7.1 NER Training Model with SpaCy

  • We used Python’s SpaCy module for training the NER model.
  • SpaCy’s models are statistical and every “decision” they make is a prediction. This prediction is based on the examples the model has seen during training.
  • The model is then shown the unlabeled text and is expected to make a prediction.
  • Because we know the correct answer, we can give the model feedback on its prediction in the form of an error gradient of the loss function that calculates the difference between the training example and the expected output.
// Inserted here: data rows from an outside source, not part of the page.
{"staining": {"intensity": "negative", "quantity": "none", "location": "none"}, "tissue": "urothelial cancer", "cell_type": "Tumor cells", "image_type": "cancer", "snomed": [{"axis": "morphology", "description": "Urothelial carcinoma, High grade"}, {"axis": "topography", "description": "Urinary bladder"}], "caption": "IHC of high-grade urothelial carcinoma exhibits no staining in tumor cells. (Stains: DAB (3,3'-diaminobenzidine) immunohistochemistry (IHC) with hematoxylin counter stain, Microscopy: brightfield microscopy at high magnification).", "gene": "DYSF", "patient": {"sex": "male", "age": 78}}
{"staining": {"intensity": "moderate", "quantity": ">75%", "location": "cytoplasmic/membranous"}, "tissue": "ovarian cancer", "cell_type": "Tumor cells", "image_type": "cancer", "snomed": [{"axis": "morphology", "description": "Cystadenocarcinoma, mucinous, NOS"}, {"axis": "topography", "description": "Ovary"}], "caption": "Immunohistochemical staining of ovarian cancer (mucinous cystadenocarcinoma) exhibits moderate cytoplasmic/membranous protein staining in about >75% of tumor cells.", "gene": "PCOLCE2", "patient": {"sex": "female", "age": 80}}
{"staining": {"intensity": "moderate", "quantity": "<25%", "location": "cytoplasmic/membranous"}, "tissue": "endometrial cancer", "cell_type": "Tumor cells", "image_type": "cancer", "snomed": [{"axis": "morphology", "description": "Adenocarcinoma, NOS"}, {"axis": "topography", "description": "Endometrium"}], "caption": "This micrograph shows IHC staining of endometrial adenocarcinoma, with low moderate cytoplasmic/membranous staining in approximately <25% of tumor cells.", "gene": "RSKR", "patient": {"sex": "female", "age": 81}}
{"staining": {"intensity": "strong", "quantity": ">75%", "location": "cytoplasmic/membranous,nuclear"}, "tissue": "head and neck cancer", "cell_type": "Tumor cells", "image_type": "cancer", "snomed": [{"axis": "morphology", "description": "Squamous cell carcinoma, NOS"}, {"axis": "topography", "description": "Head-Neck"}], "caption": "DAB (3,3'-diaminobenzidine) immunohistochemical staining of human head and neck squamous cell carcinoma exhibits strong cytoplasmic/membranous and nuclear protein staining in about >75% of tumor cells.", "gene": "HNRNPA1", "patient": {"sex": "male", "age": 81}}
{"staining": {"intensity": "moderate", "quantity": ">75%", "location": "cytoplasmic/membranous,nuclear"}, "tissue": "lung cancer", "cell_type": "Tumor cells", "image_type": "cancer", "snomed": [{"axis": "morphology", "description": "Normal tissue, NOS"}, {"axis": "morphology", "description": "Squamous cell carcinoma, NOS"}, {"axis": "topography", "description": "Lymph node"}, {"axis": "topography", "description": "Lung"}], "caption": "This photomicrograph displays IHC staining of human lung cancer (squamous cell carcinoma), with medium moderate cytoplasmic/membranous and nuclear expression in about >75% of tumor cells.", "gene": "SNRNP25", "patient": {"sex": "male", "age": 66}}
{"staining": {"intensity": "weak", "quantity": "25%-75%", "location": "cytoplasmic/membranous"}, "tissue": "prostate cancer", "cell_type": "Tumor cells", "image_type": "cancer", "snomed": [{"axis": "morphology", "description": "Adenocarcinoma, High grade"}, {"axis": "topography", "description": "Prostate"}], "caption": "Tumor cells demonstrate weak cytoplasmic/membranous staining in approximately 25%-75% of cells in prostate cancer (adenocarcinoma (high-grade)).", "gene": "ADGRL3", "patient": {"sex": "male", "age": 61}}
The greater the difference, the more significant the gradient and the updates to our model.
  • At each iteration, the training data is shuffled to ensure the model does not make any generalizations based on the order of examples.
  • The model is tested on and the predicted summarized resumes are stored in separate .txt files for each resume.
  1. Model Deployment

As per our client’s request, we were able to create functions that would accept and feed different types of files, other than .txt, such as .pdf and .docx. This was an important preliminary step and have been proved to work (more on that in the limitations part). Unfortunately, we were not able to successfully deploy the app because of some issues we faced. Due to the lack in time, we were not able to fix these problems as some of them seemed to be concerning the way the model was imported. Nevertheless, the model works fine on the notebook and can be tested on some of the resume samples we provided in our repository.

  1. Limitations

Aside from not being to deploy our model as an application, there was a problem in our model’s accuracy that we have come to notice. The model had several wrong predictions in some resumes, while not being to extract information in some others. The main two reasons we thought of were: the nature of resumes not having a specific format or even outline and the limited dataset that were used in out project. As for the first point, the huge variety in resumes and CVs outlines makes it very challenging to automate the task of extracting information even for humans, who need to read the whole document to be able to know the necessary information. As for the second reason, it is very challenging to try to generate one’s own data as it needs to be carefully, thoroughly, and accurately annotated. Other datasets that are concerned with this problem were not found.